So, it's been four years, but for the sake of completeness, I'd like to point out that your answer is indeed correct.
Instead of using maximality, you can use the following result, if you'd like:
Given a set $X$ and a filter $\mathcal{U}$ on it, then $\mathcal U$ is an ultrafilter iff for every $Y\subseteq X$, either $Y\in\mathcal U$ or $X\setminus Y\in \mathcal U$.
From that, take $X$ a finite set. Then $\mathcal{P}(X)$ is also finite and, therefore, any ultrafilter on $X$ is also finite.
Let $\mathcal U$ be such an ultrafilter. Since it is a finite filter, $\bigcap \mathcal U\not=\varnothing$. Let $x\in\bigcap\mathcal U$ and $\mathcal{U}_x$ be the principal ultrafilter on $x$. Then, as you've said, clearly $\mathcal U\subseteq\mathcal U_x$.
Conversely, though, notice that every element $Y$ of $\mathcal U_x$ either belongs to $\mathcal U$, or its complement $X\setminus Y$ does. But if $X\setminus Y\in\mathcal U$, then $x\in X\setminus Y$ (since $x\in\bigcap\mathcal U$) and, therefore, both $Y$ and $X\setminus Y$ contain $x$ - a contradiction.
It follows that $X\setminus Y\not\in\mathcal U$ and, since $\mathcal U$ is an ultrafilter, this implies that $Y\in\mathcal U$, which shows that $\mathcal U_x\subseteq \mathcal U$ and ends the proof.
EDIT:
Based on a comment by Daniel Schepler, I've decided to add more to this answer.
You can actually prove that $\mathcal U\subseteq \mathcal P(X)$ is an ultrafilter iff whenever you write $X$ as a disjoint union of (at least!) three sets, precisely one of them is in $\mathcal U$. From that, if $X$ is finite, we have three cases:
If $X$ is a singleton, then there's a unique ultrafilter, which must be principal;
If $X$ is a two-point set, then we can use $X=\{x_1\}\sqcup\{x_2\}$ and my original answer to conclude that any ultrafilter is either principal over $x_1$ or $x_2$;
Finally, if $X$ has at least three elements, then writing $X=\{x_1\}\sqcup\{x_2\}\sqcup\cdots\sqcup\{x_n\}$ and using the fact that $\mathcal U$ is ultrafilter, we get that there's a unique $x_i$ such that $\{x_i\}\subseteq \mathcal U$, and we can then prove that $\mathcal U$ is indeed principal over such $x_i$.

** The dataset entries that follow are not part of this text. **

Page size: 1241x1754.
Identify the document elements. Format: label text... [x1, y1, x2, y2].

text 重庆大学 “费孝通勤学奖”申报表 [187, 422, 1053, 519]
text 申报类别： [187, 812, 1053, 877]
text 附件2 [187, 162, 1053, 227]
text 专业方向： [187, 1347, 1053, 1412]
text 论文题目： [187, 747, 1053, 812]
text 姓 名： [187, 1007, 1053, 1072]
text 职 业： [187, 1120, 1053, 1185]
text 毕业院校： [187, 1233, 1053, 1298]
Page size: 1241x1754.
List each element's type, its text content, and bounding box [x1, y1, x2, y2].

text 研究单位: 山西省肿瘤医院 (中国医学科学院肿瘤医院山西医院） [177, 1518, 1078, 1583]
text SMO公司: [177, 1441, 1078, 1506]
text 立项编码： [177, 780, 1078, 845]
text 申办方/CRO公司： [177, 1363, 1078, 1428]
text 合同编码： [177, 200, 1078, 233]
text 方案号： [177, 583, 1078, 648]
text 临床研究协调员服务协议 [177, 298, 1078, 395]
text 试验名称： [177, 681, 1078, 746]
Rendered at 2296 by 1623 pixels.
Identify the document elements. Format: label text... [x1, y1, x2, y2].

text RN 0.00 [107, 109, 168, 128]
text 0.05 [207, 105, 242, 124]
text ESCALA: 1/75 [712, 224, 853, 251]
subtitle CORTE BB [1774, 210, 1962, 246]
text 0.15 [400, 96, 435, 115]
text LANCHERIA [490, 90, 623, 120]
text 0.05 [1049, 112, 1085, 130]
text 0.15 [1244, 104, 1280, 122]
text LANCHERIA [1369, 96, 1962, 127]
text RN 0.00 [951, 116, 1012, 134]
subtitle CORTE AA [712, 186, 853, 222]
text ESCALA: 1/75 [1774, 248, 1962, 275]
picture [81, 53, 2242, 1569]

For more on this, I'd recommend reading Tom Leinster's "Codensity and the ultrafilter monad", specifically Proposition 1.5 on page 5.
Yes, an ultrafilter which contain a finite set is principal. To see why, note that if $A$ is this finite set, then either some $a\in A$ satisfies $\{a\}$ is in the ultrafilter, in which case it is principal; or else $X\setminus\{a\}$ is in the ultrafilter for all $a\in A$, so the finite intersection $A\cap\bigcap_{a\in A}(X\setminus\{a\})$ is also in the ultrafilter.
So a non-principal ultrafilter must contain only infinite sets. In particular, if $X$ is finite, then every ultrafilter on $X$ is principal.
The definition of a cofinite set is relative to $X$, and it simply means that $X\setminus A$ is finite. Co being short for "complement [of]". And if $X$ is an infinite set, then the collection of cofinite subsets of $X$ makes a filter. Moreover if you extend this filter in any way, you will never add a finite set to it. Therefore an ultrafilter extending the cofinite filter is necessarily non-principal.
Best Answer
HINT: Consider the co-finite subsets of $I$.